You Can’t Claim a Promise
One of the Christian messages out there today is something known as “name it, claim it”. It is known also by other names (the “prosperity gospel” being one), but the basic idea is this: God has made promises in his Word to you, and your job is to claim them. The reason Christians lack anything is because they do not lay hold of the promises of God. In your minds eye, picture it like God holding out a gift to you. We fail to receive the gift not because God doesn’t offer it, but because we don’t reach out and grab it. In other words, name the promise God has made and then claim it as your own.
I have several issues with this teaching, but the one I want to highlight here is this: you can’t claim a promise. It is literally impossible. In fact, it doesn’t even make sense. Allow me to explain.
Let’s use the most frequent and most powerful promise that God gives us in the Bible.
I am with you always… (Matthew 28:20)
God’s presence is the most commonly mentioned promise in the Word, mentioned repeatedly to individuals but also to whole nations and most certainly to all who follow Jesus Christ. This promise is meant to be the most comforting thought a person can have. In the midst of trial, heartache, persecution, loneliness, or whatever else, we are never alone. God is with us.
Now, imagine for a moment that a believer is doubting God’s presence. For some reason, God feels distant. They open up the Word and read that God promises to be with them. They close their eyes and in an act of faith, pray “God, you promised you would be with me. I claim this promise as my own! I believe!”
On the outside, this seems like an act of faith – and indeed it is. But I will tell you what it is not. It is not making the promise any more true than it was 10 seconds earlier. The human eye may see faith, but the spiritual eye sees God standing right next to the person saying “I’ve been here the whole time!”
My problem with claiming a promise is that it can’t be done. A promise is true, or it is no promise at all. Even if a promise remains unclaimed, does God not follow through anyways? The “name it, claim it” teaching suggests that the claiming of a promise is what activates that promise. Without the claiming, a promise lays there limp and lifeless. But this is not true. God’s promises are sure and true wether we doubt them or claim them with emphatic exuberance.
In the “name it, claim it” crowd, usually the promise has something to do with material blessing or physical healing. God wants to prosper you, so you need to claim it. God wants to heal you, so you need to claim it. The key to getting it is faith. Yet this “claiming” is not the same as faith. One can say they have faith without truly having it. Claiming a promise is not necessarily the same as having true faith. True faith of the heart simply believes that God can heal or provide and has a quiet trust that God will do what God will do. Many of the “promises” of the “name it, claim it” crowd are not Scriptural promises at all.

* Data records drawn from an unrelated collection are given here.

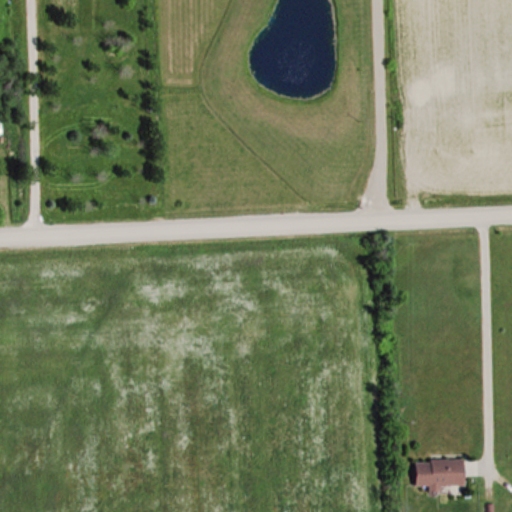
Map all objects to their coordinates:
road: (256, 225)
building: (437, 472)
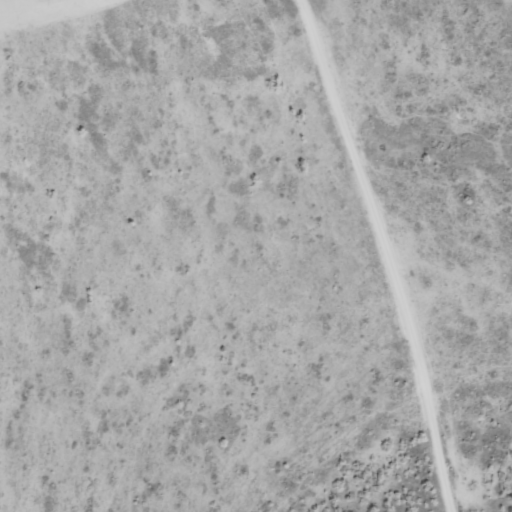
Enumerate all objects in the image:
road: (400, 257)
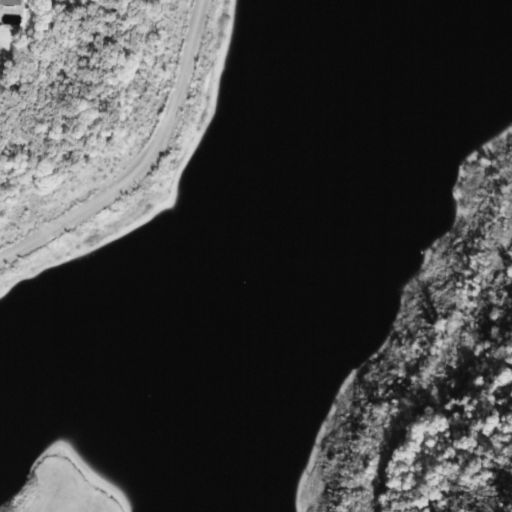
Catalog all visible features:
building: (12, 2)
road: (141, 161)
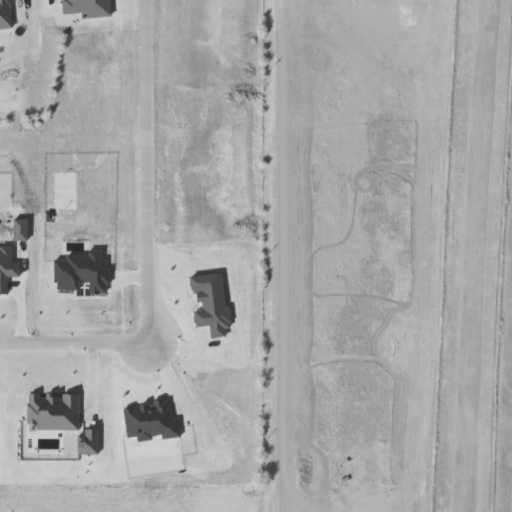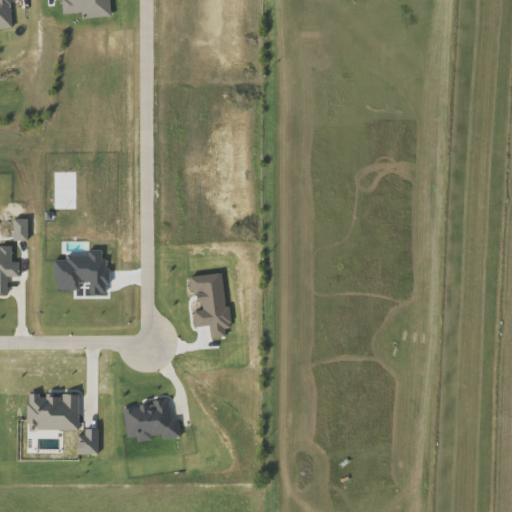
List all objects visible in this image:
road: (447, 108)
road: (144, 238)
airport: (384, 256)
airport runway: (479, 256)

The beauty of God’s promises are that many of them are unconditional. Our faith does not need to activate the promise. It is already in full swing. Instead, faith gives us the ability to see that it is true, even if we do not feel like it is at the time. So, in reality, there are only two correct responses to God’s promises: (1) action that meets God’s requirement for a conditional promise, which is not the same as merely claiming, or (2) simply believing that God is already fulfilling an unconditional promise. To claim a promise simply makes no sense. A promise is a promise wether it is claimed or not.
Fellow believers, let us not behave as if God needed our permission to follow through on what he already said he would do. He is God. When he makes a promise, it is sure and steady as the rising sun. On that we need not lay a claim, but simply enjoy the surety that comes from our faithful God.